> **TASK TO CARRY OUT**
According to the thread on serializing a Django RawQuerySet, which attribute do Django's built-in serializers take model fields from?

** TEXT SEGMENT follows **

Recommended way of serializing Django RawQuerySet with non-model fields - django

Having query like SELECT *, 'hello' AS world FROM myApp_myModel I'd like to serialize it to json.
Doesn't seem like a big deal, and there are plenty of similar questions on SO but none seems to give straight answer.
So far I've tried:
data = myModel.objects.raw(query)
# gives: ModelState is not serializable
json.dumps([dict(r.__dict__) for r in data])
# doesn't serialize 'world' column, only model fields:
serializers.serialize('json', data)
#dear God:
for r in data:
for k in dict(r.__dict__):
print(getattr(r,k))

The issue:
Builtin django core serializers are not ready to include extra fields ( from raw neither from annotation expression) It just takes model fields from _meta.local_fields.
You can see it at django django/core/serializers/base.py source code:
concrete_model = obj._meta.concrete_model #obj is an object model
...
for field in concrete_model._meta.local_fields:
if field.serialize or field is pk_parent:
if field.remote_field is None:
if (self.selected_fields is None
or field.attname in self.selected_fields):
self.handle_field(obj, field)
else:
if (self.selected_fields is None
or field.attname[:-3] in self.selected_fields):
self.handle_fk_field(obj, field)
django rest framework at rescue:
To solve your issue you can use a non builtin functionality. You can include a REST package in your project. For example django rest framework can handle extra fields:
from django.db.models import F
from aula.apps.alumnes.models import MyModel
from rest_framework.renderers import JSONRenderer
data=MyModel.objects.annotate(dummy = F('some_field') )

** End of TEXT SEGMENT **
** MATERIAL PROVIDED follows **

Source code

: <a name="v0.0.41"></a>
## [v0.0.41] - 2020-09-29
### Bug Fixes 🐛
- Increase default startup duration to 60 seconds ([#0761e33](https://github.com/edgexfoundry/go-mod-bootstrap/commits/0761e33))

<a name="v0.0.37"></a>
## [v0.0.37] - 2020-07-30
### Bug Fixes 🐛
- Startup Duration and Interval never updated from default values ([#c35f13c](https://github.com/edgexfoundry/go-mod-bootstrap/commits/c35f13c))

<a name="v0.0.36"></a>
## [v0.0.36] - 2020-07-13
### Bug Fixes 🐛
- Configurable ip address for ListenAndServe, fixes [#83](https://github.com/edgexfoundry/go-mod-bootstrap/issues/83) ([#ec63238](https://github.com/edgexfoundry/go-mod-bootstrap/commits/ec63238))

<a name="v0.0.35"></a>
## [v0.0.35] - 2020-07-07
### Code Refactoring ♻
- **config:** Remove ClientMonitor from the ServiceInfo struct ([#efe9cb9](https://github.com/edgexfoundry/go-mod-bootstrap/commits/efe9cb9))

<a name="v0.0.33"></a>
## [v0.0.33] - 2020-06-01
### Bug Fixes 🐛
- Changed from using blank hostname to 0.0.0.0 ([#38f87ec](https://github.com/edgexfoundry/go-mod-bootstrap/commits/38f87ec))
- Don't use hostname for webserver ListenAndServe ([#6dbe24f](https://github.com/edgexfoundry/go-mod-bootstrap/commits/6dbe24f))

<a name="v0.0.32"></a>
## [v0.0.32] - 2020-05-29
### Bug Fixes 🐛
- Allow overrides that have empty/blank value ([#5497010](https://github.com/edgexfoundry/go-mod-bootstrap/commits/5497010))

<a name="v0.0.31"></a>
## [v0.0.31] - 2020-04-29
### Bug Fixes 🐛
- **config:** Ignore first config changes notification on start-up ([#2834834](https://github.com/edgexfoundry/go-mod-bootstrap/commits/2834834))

** End of MATERIAL PROVIDED **

> **ANSWER TO THIS TASK**
_meta.local_fields